Dans la Vienne, les nouveaux visages de l’agriculture

Ils n’ont jamais travaillé dans le monde agricole, mais aspirent à devenir maraîcher, fleuriste ou encore éleveuse. Et sont de plus en plus nombreux à être attirés par ces métiers ruraux. Rencontre avec la nouvelle génération d’agriculteurs.

Steve Henot

Le7.info

A l’approche de la quarantaine, Emmanuel Jamet a ressenti le besoin « d’être [son] propre patron et de travailler au grand air ». Il avait d’abord imaginé une reconversion dans la boulangerie, ce sera finalement dans la surgélation de légumes bio et l’arboriculture (petits fruits). Ses quinze ans d’expérience dans la grande distribution l’ont motivé à embrasser cette voie. « Je sais comment ça marche, assure l’Oléronais d’origine. Le but est de proposer un légume du coin toute l’année et, à terme, de faire une sorte d’anti-gaspi en surgelant les légumes qui ne sont pas acceptés dans les biocoops. Il y a des choses à faire, des offres à donner. » 

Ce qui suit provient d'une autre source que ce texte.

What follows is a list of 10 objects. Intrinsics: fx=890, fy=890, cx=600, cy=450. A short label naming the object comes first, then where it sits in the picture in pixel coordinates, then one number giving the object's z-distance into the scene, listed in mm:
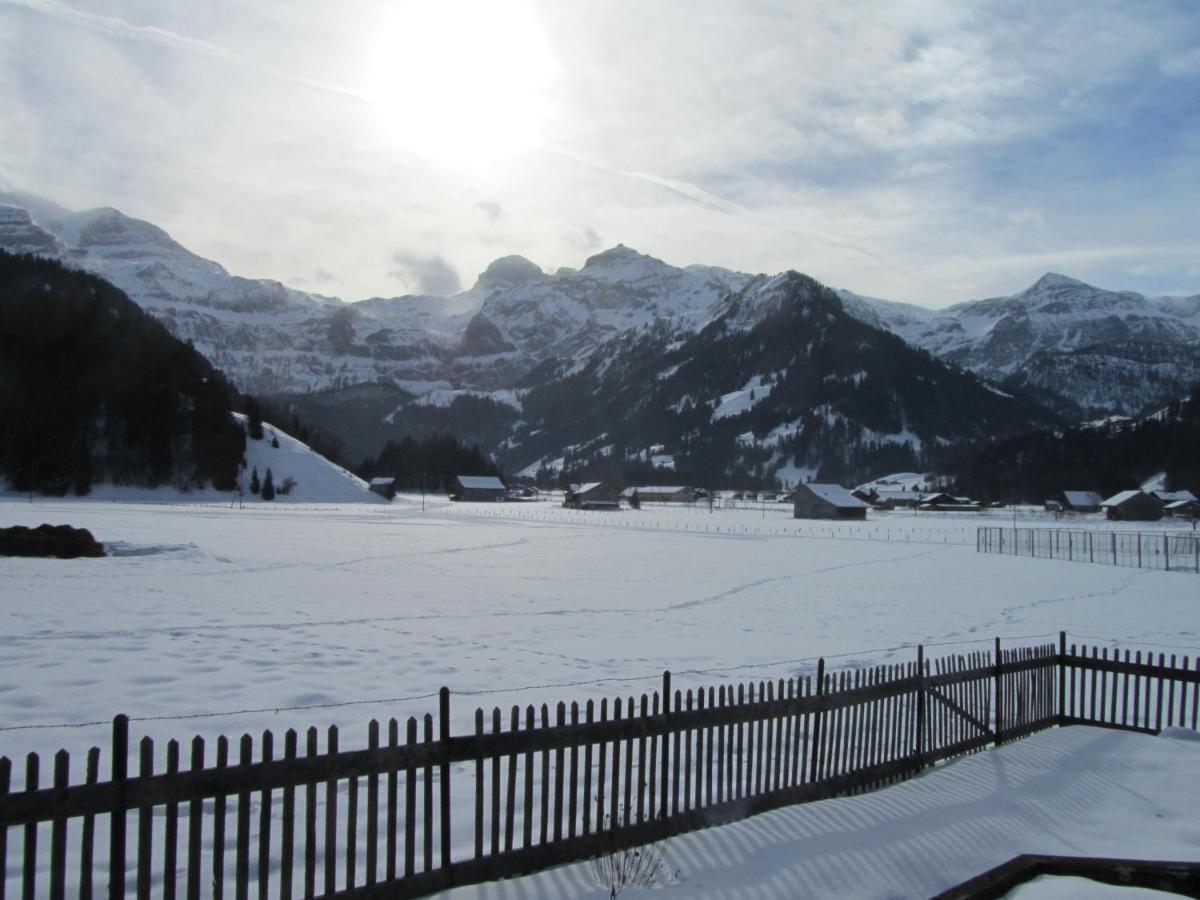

Comme Emmanuel, ils sont de plus en plus nombreux à se tourner vers les métiers de la campagne. « Trois porteurs de projet sur cinq ne sont pas issus du monde agricole, précise Agathe Touzineau, conseillère installation et transmission à la Chambre d’agriculture de la Vienne. Pour la plupart, des gens qui veulent donner un peu de sens à leur activité, qui ont réfléchi à ce qu’ils voulaient faire pendant la pandémie. » En 2021, l’organisme consulaire a examiné une cinquantaine de projets de plus qu’en 2020.


« Sortir de l’image romantique »

« Dans ma formation, on est quasiment tous en reconversion », 
dit Charline Gourdin-Servenière. Depuis octobre, la jeune trentenaire se forme à l’élevage caprin au lycée de Melle, dans les Deux-Sèvres. Au sortir du premier confinement, la Poitevine a choisi d’exaucer un vieux rêve. 
« Au début de ma vie d’adulte, je parlais déjà d’élever des chèvres en montagne et de faire mon propre fromage quand j’aurais 45-50 ans, confie l’ex-chargée de facturation pour un fournisseur d’énergies. J’étais arrivée à un moment où je ne me sentais plus à ma place. Je me suis dit que je n’étais pas utile à la société, mais à une société. Après un burn out, c’était le moment ou jamais de me lancer. » Michelle O’Doherty souhaitait, elle, s’éloigner de « la pression » de son métier d’urbaniste. La Canadienne de 56 ans a acheté un petit corps de ferme dans le Sud-Vienne, où elle fait pousser des fleurs avec « des graines bio et de l’eau de pluie, sans produits chimiques ». 
« J’ai toujours été passionnée par les fleurs. C’est le projet que je n’avais pas fait vingt ans en arrière. »


Reste que ce parcours est jalonné d’incertitudes. Tout d’abord économiques. « Il ne faut pas s’attendre à avoir de salaire avant les cinq premières années, observe Emmanuel. Je risque de devoir faire la saison estivale avant de reprendre mon activité en octobre. » Sans compter l’actuelle frilosité des banques pour l’aider à financer un lieu de stockage et un labo, malgré la Dotation jeunes agriculteurs (DJA). Charline, elle, a retenu la leçon après avoir rencontré une éleveuse « qui en bave ». « Je cherche un associé car il est important de ne pas s’isoler. C’est peut-être ce qui a manqué à la génération d’avant, pour ne pas en arriver à commettre l’irréparable. » Michelle abonde : « En formation, on nous explique qu’il faut avoir beaucoup d’envie, sortir de l’image romantique du monde agricole. » C’est pourquoi les projets de reconversion sont d’envergure modeste, dans une logique de circuits courts. « Les projets de grosse culture ou de bovins viande concernent plutôt des profils issus du milieu agricole », conclut Agathe Touzineau.